> EXERCISE REQUIREMENTS
All that is needed is the run of lines from the top of the entries to the line with "left ear: (191, 222)", that line included, repeated exactly and free of pictures.

(Stored items from a collection)
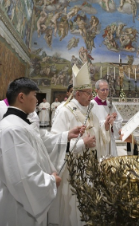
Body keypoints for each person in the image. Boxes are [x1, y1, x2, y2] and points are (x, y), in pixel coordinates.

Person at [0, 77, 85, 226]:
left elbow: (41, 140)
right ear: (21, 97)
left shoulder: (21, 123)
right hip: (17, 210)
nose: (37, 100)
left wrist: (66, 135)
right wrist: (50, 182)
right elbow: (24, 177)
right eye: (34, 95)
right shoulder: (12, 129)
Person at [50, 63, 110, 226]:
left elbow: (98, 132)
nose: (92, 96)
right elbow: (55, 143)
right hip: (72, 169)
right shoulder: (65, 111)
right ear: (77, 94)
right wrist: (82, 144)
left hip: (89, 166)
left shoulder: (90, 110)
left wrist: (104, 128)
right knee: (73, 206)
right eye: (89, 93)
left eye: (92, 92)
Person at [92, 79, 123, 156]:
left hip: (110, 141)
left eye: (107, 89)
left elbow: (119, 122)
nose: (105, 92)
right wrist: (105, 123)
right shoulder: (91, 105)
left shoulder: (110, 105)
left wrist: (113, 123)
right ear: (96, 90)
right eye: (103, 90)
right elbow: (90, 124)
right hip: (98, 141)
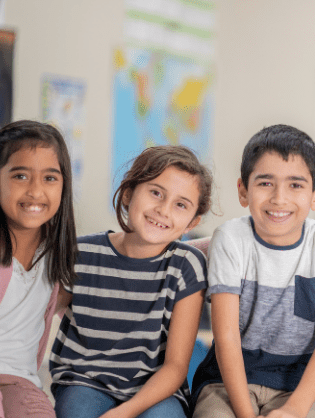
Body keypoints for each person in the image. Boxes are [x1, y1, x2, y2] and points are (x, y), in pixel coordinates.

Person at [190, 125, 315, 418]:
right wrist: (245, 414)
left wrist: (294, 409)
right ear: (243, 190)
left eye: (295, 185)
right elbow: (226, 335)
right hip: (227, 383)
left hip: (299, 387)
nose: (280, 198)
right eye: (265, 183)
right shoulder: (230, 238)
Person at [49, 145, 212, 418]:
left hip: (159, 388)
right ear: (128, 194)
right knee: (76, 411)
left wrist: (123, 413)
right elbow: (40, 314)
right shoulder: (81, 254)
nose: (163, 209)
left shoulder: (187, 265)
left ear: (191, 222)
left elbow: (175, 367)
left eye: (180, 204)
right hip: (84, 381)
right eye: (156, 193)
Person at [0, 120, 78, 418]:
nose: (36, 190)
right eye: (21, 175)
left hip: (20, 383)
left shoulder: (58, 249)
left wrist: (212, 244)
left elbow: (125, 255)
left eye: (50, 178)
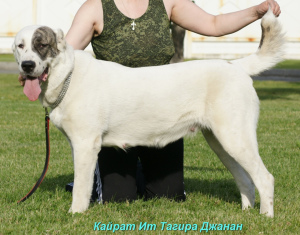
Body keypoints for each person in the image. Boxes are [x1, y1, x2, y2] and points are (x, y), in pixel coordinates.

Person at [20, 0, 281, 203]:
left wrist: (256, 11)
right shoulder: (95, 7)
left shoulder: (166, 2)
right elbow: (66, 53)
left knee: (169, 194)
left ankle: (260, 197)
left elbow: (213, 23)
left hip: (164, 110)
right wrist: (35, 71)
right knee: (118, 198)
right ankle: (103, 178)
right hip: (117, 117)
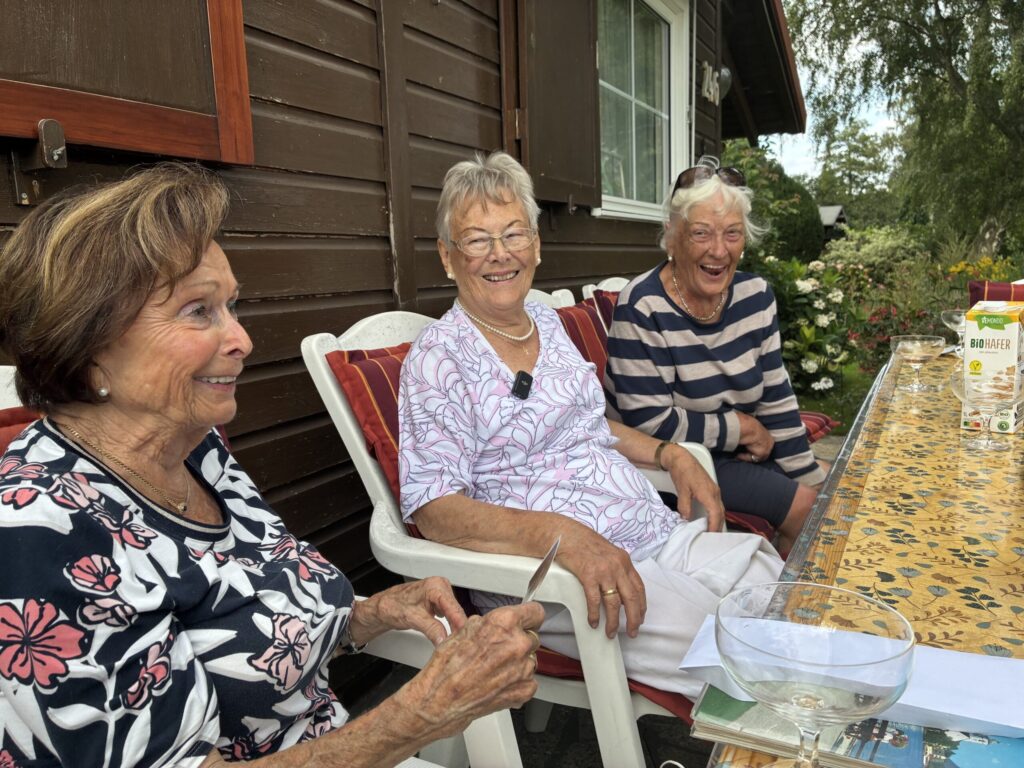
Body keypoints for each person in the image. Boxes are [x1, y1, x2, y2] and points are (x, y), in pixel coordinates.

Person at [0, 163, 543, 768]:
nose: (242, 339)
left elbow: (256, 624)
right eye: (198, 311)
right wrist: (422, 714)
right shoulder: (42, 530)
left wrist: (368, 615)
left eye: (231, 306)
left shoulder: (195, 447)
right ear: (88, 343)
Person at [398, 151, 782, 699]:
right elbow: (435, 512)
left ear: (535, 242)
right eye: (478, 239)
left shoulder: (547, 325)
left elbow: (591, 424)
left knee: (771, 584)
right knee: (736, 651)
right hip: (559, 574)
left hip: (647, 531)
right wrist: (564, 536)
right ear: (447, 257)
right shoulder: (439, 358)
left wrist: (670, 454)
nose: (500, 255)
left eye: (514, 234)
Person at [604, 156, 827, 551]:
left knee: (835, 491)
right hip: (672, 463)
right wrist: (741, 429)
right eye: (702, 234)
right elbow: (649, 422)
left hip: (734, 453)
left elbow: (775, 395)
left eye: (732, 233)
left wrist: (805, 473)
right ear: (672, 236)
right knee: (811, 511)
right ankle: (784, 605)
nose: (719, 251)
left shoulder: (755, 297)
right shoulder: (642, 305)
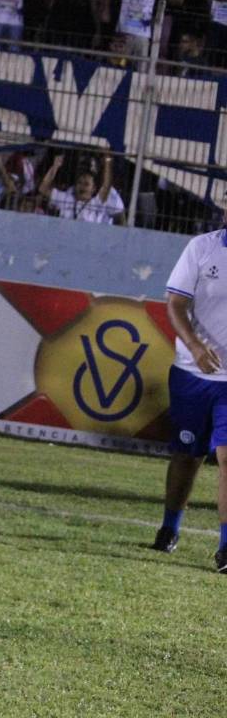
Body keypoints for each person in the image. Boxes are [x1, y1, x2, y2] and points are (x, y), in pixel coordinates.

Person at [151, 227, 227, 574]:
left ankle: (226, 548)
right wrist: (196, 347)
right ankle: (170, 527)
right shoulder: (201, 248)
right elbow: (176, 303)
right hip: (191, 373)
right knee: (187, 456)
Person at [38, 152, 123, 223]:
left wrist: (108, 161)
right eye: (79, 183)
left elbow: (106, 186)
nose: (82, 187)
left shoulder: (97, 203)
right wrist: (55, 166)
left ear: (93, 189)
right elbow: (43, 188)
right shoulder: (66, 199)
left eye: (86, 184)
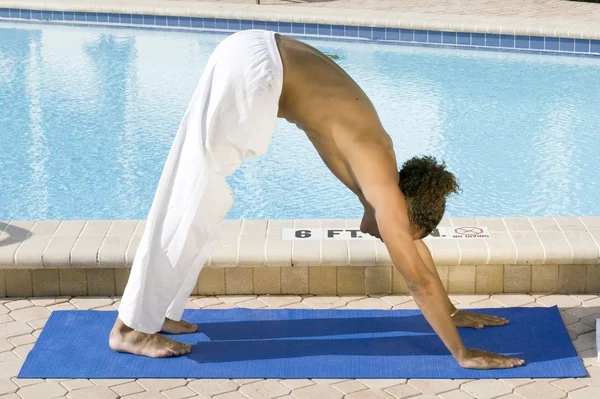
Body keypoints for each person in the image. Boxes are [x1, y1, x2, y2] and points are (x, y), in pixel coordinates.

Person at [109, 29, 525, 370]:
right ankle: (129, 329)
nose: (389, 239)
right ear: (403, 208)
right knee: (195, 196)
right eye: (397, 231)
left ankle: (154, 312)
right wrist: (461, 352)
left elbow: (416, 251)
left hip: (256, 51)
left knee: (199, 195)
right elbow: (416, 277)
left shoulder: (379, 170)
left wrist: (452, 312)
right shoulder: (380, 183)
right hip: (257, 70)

> EXERCISE SOLUTION
Body keypoints for each person in the image. Boxes are [x1, y1, x2, y2] and points are (x, y), in pixel coordinates.

Person at [0, 77, 85, 226]:
left elbow: (41, 140)
right ear: (21, 97)
left shoulder: (21, 123)
right hip: (17, 210)
nose: (37, 100)
left wrist: (66, 135)
right wrist: (50, 182)
right elbow: (24, 177)
right eye: (34, 95)
right shoulder: (12, 129)
Person at [50, 63, 110, 226]:
left elbow: (98, 132)
nose: (92, 96)
right elbow: (55, 143)
right hip: (72, 169)
right shoulder: (65, 111)
right ear: (77, 94)
right wrist: (82, 144)
left hip: (89, 166)
left shoulder: (90, 110)
left wrist: (104, 128)
right knee: (73, 206)
right eye: (89, 93)
left eye: (92, 92)
Person at [92, 79, 123, 156]:
left hip: (110, 141)
left eye: (107, 89)
left elbow: (119, 122)
nose: (105, 92)
right wrist: (105, 123)
right shoulder: (91, 105)
left shoulder: (110, 105)
left wrist: (113, 123)
right ear: (96, 90)
right eye: (103, 90)
right elbow: (90, 124)
right hip: (98, 141)
Body keypoints for each person in the image. Boxes are [x1, y1, x2, y2] and points are (x, y), in pixel coordinates.

Person at [190, 125, 315, 418]:
right wrist: (245, 414)
left wrist: (294, 409)
right ear: (243, 190)
left eye: (295, 185)
right elbow: (226, 335)
right hip: (227, 383)
left hip: (299, 387)
nose: (280, 198)
right eye: (265, 183)
right shoulder: (230, 238)
Person at [49, 145, 212, 418]:
left hip: (159, 388)
right ear: (128, 194)
right knee: (76, 411)
left wrist: (123, 413)
right elbow: (40, 314)
right shoulder: (81, 254)
nose: (163, 209)
left shoulder: (187, 265)
left ear: (191, 222)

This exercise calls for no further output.